[GIVEN RECORDS — start]

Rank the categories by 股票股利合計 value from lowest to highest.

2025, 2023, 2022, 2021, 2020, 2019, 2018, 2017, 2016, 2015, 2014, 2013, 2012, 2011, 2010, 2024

[GIVEN RECORDS — finish]
[GIVEN RECORDS — start]

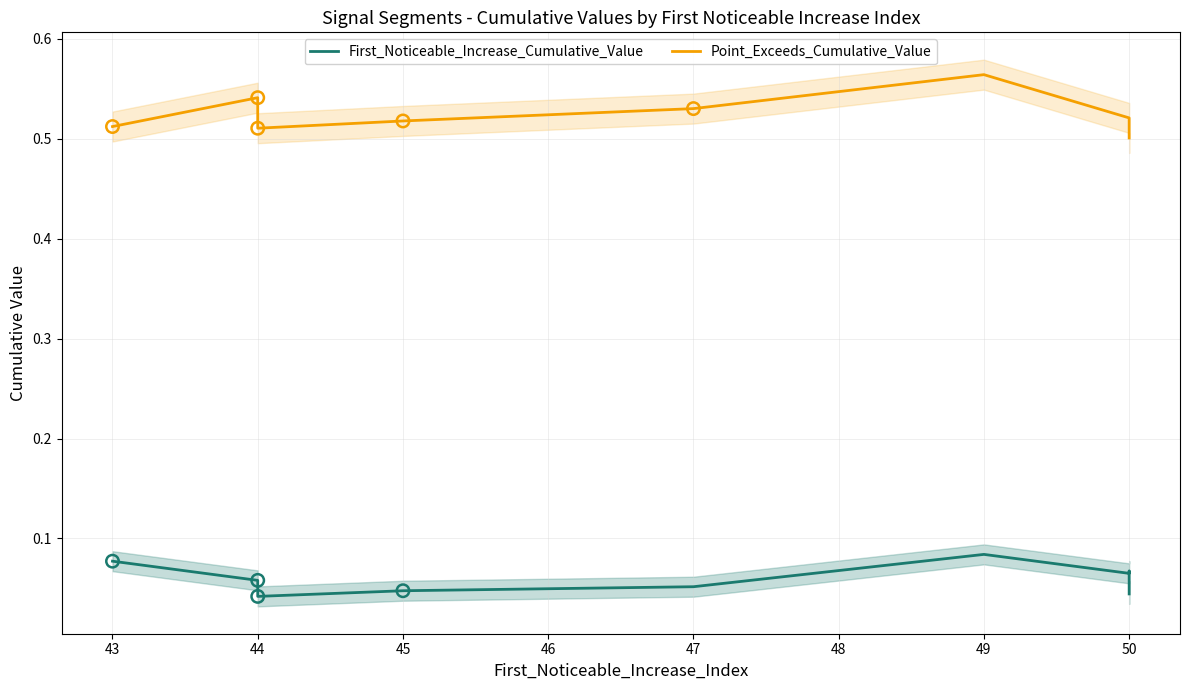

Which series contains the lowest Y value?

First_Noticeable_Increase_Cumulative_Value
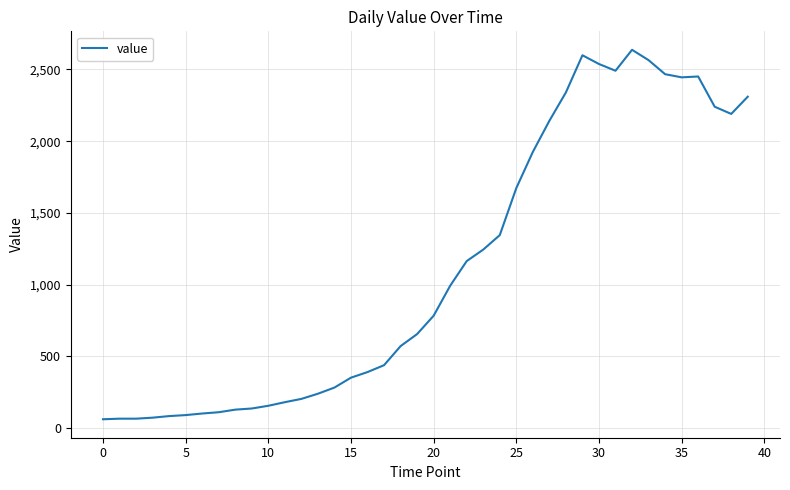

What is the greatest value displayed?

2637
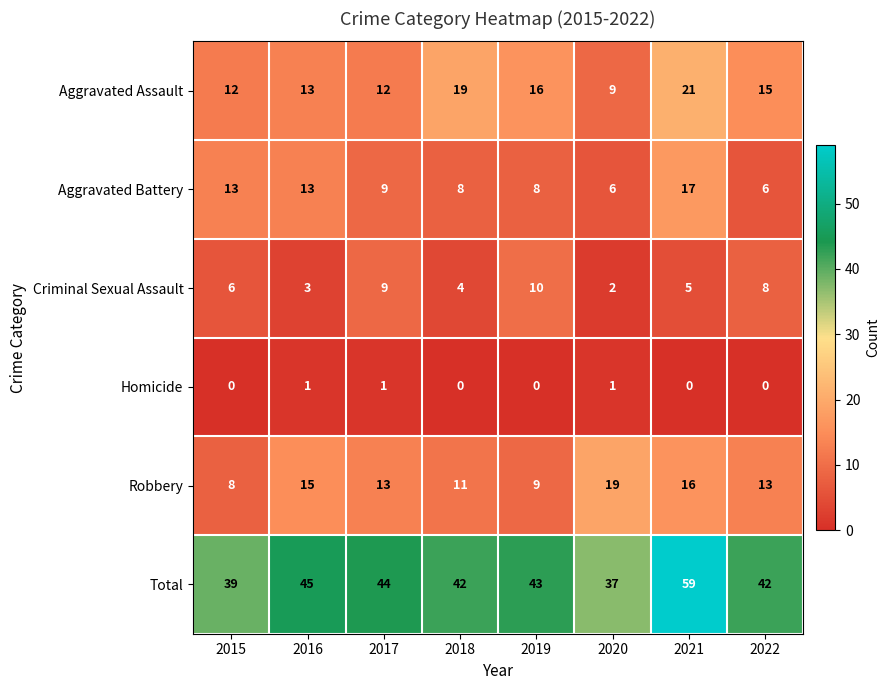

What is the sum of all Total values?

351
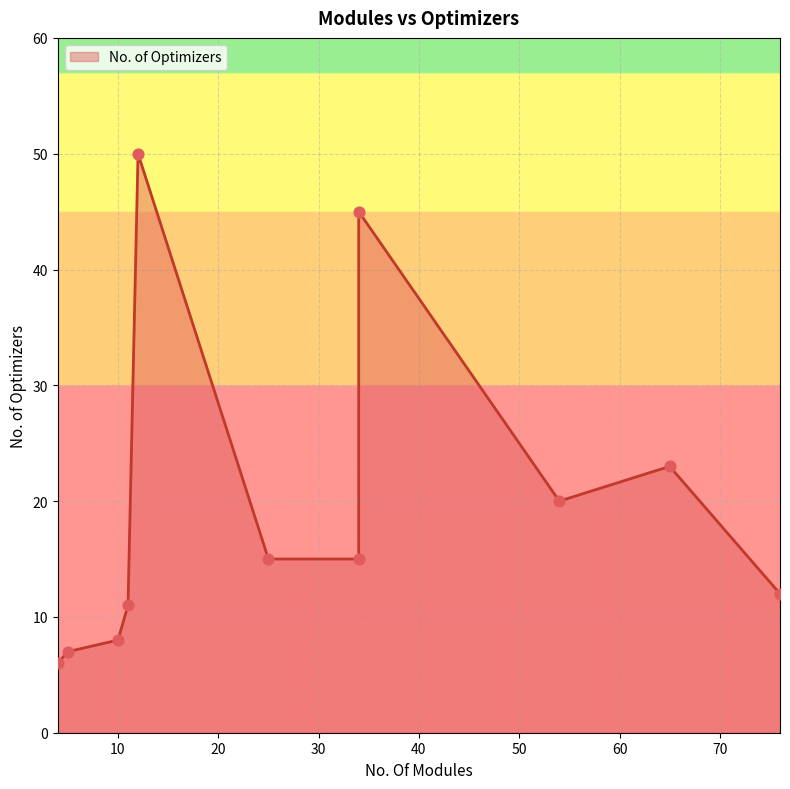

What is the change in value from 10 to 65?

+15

[GIVEN RECORDS — finish]

### THE PROBLEM:
State how many lines of the material above contain the word "lowest", and give only that number.

### OUTPUT BELOW:
2